═══ RECORDS PROVIDED

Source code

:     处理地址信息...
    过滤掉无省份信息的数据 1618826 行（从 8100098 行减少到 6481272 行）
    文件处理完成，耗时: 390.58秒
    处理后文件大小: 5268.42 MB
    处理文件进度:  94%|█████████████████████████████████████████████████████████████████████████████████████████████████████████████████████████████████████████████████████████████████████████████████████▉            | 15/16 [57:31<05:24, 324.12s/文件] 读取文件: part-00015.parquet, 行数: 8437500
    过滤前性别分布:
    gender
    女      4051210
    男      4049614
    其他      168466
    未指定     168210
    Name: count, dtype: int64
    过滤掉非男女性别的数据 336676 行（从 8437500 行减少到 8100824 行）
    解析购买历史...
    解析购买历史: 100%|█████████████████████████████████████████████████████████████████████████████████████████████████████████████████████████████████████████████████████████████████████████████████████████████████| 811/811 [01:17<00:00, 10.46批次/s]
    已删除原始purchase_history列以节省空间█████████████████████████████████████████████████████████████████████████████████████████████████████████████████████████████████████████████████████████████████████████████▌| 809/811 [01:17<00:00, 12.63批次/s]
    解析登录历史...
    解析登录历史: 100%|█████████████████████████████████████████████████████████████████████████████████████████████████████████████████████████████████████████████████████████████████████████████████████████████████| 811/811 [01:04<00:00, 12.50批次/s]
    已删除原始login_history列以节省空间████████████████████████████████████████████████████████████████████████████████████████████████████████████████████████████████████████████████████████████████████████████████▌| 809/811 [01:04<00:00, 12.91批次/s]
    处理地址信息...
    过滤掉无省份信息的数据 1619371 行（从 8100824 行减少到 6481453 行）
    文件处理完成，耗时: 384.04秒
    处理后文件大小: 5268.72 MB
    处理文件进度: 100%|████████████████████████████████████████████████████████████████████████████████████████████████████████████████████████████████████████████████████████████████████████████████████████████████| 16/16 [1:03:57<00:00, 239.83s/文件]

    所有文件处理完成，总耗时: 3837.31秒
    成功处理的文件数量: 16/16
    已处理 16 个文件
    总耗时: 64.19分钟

══════

YOUR GOAL: Write out every line of the preceding listing that contains "处理后文件大小".

RESULT FOR THIS EXERCISE:
    处理后文件大小: 5268.42 MB
    处理后文件大小: 5268.72 MB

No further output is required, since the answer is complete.